Some things I know and some things I don’t. One thing I know: “John From Cincinnati” has been a confounding exercise for me as a viewer. It’s a series too murky and withholding for its own good – or that of many would-be fans.
And yet … I, for one, have kept returning. However confusing “John” may be (until now, anyway, before the revelation that may or may not come), it compels me to stop scratching my head long enough for a round of applause.
Applause for its originality. For its brass. For the music of its raunchy dialogue (sorry, nothing quotable here).
And, most of all, for its collection of characters. No, they aren’t the equal of those who populated “Deadwood” – not as novel, rich or outrageous. But the people of “John From Cincinnati” share with one another a trait whose pervasiveness has me maddeningly fixated: They, with almost no exception, are quite mad.
“John” has reveled in madness of many stripes and many colors.
There’s Butchie, the drugged-out former surfer king and Shaun’s derelict dad. Cissy, Butchie’s sexy mother, who has swallowed too much LSD and has a hair-trigger temper to show for it.
There’s Dr. Smith, who is thrown for a loop (and abandons his hospital job) after witnessing Shaun’s resurrection. Barry, an epileptic who, along with his seizures, gets visions (including the lottery number that made him a fortune).

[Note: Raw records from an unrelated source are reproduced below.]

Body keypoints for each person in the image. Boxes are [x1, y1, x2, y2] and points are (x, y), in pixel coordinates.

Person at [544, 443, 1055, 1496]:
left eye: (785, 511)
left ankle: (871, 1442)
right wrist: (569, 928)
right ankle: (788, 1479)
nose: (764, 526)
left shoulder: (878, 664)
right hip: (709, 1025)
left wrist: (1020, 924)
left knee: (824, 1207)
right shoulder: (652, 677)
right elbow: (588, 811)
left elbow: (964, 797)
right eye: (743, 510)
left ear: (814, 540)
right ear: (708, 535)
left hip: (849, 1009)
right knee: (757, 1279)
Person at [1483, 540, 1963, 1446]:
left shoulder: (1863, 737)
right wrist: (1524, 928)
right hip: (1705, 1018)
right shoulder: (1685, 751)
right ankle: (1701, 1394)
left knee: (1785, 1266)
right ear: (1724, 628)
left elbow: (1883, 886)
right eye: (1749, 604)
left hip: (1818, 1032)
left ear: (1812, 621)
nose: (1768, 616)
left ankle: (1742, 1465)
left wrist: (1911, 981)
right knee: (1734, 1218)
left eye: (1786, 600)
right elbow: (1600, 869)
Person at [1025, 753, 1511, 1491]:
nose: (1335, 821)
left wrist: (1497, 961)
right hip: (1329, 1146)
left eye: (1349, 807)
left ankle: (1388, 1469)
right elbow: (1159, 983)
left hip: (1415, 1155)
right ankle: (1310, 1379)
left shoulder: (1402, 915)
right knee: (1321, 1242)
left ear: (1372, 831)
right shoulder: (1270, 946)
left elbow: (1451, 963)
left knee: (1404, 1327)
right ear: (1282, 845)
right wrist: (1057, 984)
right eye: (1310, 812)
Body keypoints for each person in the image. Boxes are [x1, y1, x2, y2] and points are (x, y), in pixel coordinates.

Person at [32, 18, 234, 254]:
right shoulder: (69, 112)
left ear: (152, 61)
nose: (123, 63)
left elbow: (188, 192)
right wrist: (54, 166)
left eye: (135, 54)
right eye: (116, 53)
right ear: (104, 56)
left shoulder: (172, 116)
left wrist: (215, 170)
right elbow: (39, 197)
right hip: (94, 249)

There’s Bill, a paranoid retired cop with a delusional streak who talks philosophy with his pet birds.
And there are plenty more in this seaside asylum.
“I wanna go back to normal,” Shaun told his father in a recent episode.
“The hand that you were dealt ain’t going anywhere,” Butchie scoffed. “Or mine … your gram’s … gramps’ … your mom’s. Or anybody else’s.”
Sure, they may be blessed with redemption in the final episode (though, God, I hope not). Or, instead, Butchie might be right: They ain’t going anywhere, least of all within shouting distance of normal.
Some things I know and some things I don’t. I don’t know what “John From Cincinnati” is about. But I do know there’s a madness to its method. Madness – not family or the surfing culture – is what binds these characters, however punishing for them and challenging for me.
Madness is the series’ unifying force, at the core of its convoluted message.